The death toll from Venezuela's political crisis hit 43 when a 15-year-old boy died Wednesday, prosecutors said, matching the number killed in the last comparable wave of unrest in 2014.
The boy died "during a demonstration" in the riot-hit western state of Tachira, the public prosecution service said on Twitter – a dark milestone in a worsening crisis as protesters demand elections to remove President Nicolas Maduro.
Fernanda Carvalho, 53, said that virtually all the food was stolen from her bakery in San Cristobal.
It felt like my world was falling in. There go years of work and investment — Fernanda Carvalho, a San Cristobal resident
In Caracas, opposition groups held a candlelight vigil. Thousands of protesters have been trying out non-violent protest strategies over the past week
Excrement cocktails were followed by a nationwide sit-in to block major thoroughfares.
US, Venezuela spar at UN
The United States warned at the United Nations that Venezuela's crisis was worsening and could escalate into a civil conflict like that of Syria.
Following Security Council talks, US Ambassador Nikki Haley called for countries to send a message to Maduro.
"We've been down this road – with Syria, with North Korea, with South Sudan, with Burundi, with Burma," she told reporters. "The international community needs to say 'respect the human rights of your people' or this is going to go in the direction we've seen so many others go."
She earlier warned that Venezuela was "on the verge of humanitarian crisis."

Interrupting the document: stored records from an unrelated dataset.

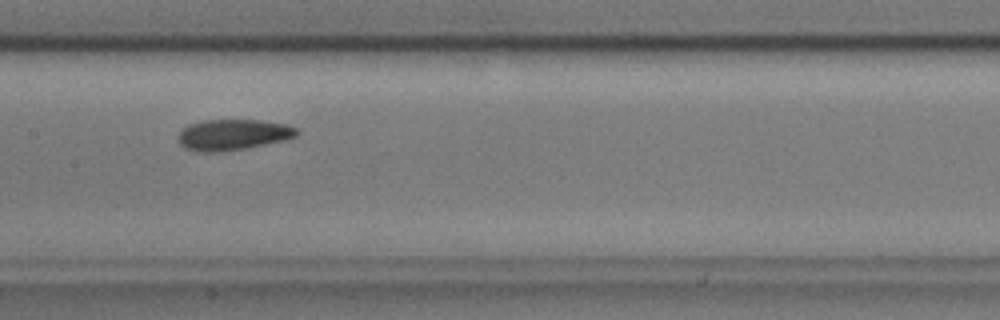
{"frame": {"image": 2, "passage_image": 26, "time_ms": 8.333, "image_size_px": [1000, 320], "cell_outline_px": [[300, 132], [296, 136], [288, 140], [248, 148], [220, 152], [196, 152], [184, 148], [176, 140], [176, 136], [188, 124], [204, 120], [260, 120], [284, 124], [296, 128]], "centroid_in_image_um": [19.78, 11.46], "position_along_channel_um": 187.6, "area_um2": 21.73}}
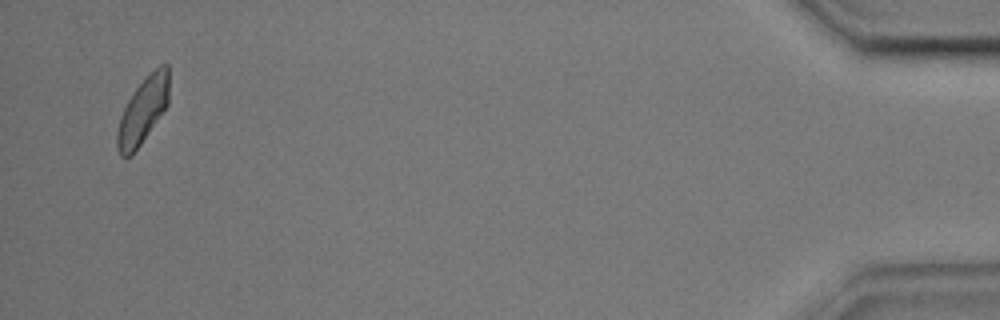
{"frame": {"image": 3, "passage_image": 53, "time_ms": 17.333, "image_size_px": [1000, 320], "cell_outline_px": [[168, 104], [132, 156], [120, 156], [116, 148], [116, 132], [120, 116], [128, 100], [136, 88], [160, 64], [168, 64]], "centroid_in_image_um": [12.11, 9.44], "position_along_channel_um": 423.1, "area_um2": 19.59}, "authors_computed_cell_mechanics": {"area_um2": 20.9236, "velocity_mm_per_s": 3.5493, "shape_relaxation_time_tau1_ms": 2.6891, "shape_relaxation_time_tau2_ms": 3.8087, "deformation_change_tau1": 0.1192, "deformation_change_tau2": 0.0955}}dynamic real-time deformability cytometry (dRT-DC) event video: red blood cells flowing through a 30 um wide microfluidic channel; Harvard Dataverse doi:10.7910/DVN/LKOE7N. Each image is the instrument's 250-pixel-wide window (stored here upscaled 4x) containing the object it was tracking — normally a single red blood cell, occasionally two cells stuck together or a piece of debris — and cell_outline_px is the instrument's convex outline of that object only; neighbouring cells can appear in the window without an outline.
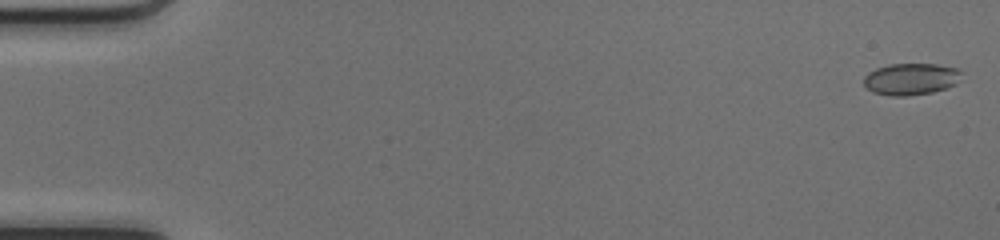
{"species": "common noctule bat (a hibernating species)", "species_latin": "Nyctalus noctula", "temperature_condition": "cold", "stored_images_in_passage": 51, "camera_frame_rate_fps": 3000, "um_per_image_px": 0.085, "animal": {"sex": "female", "body_mass_g": 17.0, "forearm_length_mm": 48.0}, "frame": {"image": 1, "passage_image": 2, "time_ms": 0.333, "image_size_px": [1000, 240], "cell_outline_px": [[960, 72], [956, 84], [948, 88], [932, 92], [908, 96], [892, 96], [872, 92], [864, 84], [864, 76], [868, 72], [876, 68], [892, 64], [936, 64], [956, 68]], "centroid_in_image_um": [77.4, 6.72], "position_along_channel_um": 7.6, "area_um2": 17.98}}
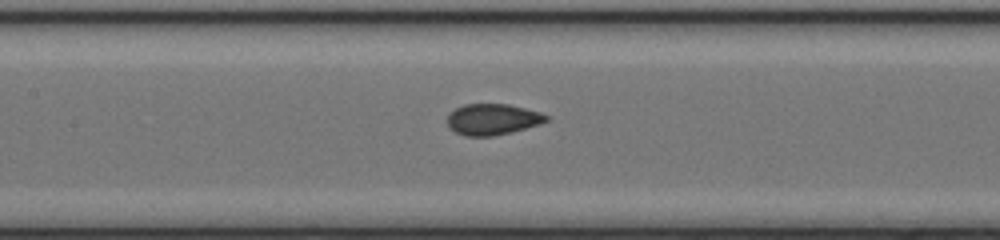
{"frame": {"image": 2, "passage_image": 25, "time_ms": 8.0, "image_size_px": [1000, 240], "cell_outline_px": [[548, 120], [540, 124], [512, 132], [492, 136], [464, 136], [456, 132], [448, 124], [448, 116], [456, 108], [464, 104], [508, 104], [540, 112], [548, 116]], "centroid_in_image_um": [41.89, 10.14], "position_along_channel_um": 165.5, "area_um2": 17.74}}
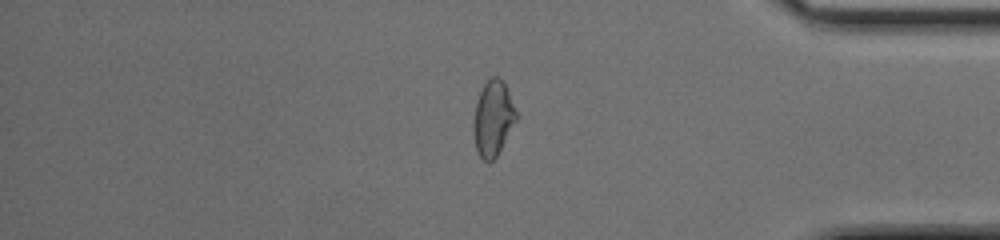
{"frame": {"image": 3, "passage_image": 43, "time_ms": 14.0, "image_size_px": [1000, 240], "cell_outline_px": [[516, 120], [496, 156], [488, 164], [476, 152], [472, 132], [472, 124], [476, 100], [484, 84], [492, 76], [496, 76], [504, 80], [516, 112]], "centroid_in_image_um": [41.86, 10.06], "position_along_channel_um": 393.3, "area_um2": 18.79}}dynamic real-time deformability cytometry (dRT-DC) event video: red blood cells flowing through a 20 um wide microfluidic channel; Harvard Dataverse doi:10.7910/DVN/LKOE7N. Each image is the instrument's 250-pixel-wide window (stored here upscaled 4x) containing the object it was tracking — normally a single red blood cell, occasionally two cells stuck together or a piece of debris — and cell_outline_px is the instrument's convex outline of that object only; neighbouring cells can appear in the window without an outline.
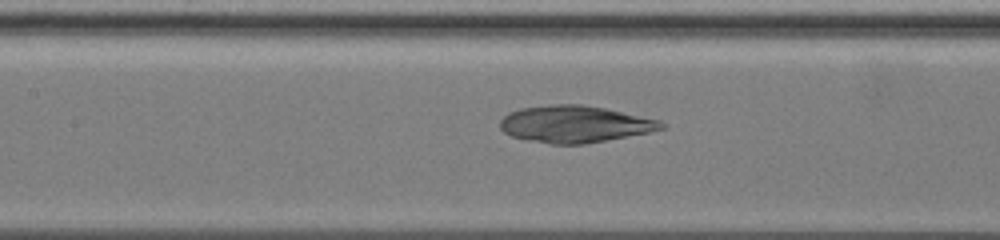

Brazil's Defense Minister Raul Jungmann told reporters Wednesday his country was making contingency plans for a possible influx of Venezuelan migrants.
Venezuela's Foreign Minister Delcy Rodriguez, however, said on Twitter that the United States was out to topple the Venezuelan government.
"The United States has shed light on the plan it is leading to intervene in Venezuela," she said. "Other countries (at UN headquarters) put it loudly and clearly: Venezuela is no matter for the UN to address."
While the UNSC met, Maduro supporters gathered outside the presidential palace in Caracas. However, Maduro remained a no-show.
TRT World's Anelise Borges has more details.
"Jews of 21st century"
Venezuelans living abroad, many of whom fled the country's economic chaos, have in recent weeks accosted visiting state officials and their family members. Maduro on Tuesday likened that harassment to the treatment of Jews under the Nazis.
We are the new Jews of the 21st century that Hitler pursued. We don't carry the yellow star of David ... we carry red hearts that are filled with the desire to fight for human dignity. And we are going to defeat them, these 21st century Nazis — President Nicolas Maduro
Maduro, 54, who narrowly won the election in 2013 after Chavez's death, says he is the victim of an international right-wing conspiracy that has already brought down leftist governments in Brazil, Argentina and Peru in recent years.
However, the protests which have been taking place in the since April have been against Maduro's handling of an economic and political crisis.
Protesters are demanding early elections and accuse Maduro of trying to cling to power.
Elected in 2013, Maduro has accused the opposition of plotting a coup against him with US backing.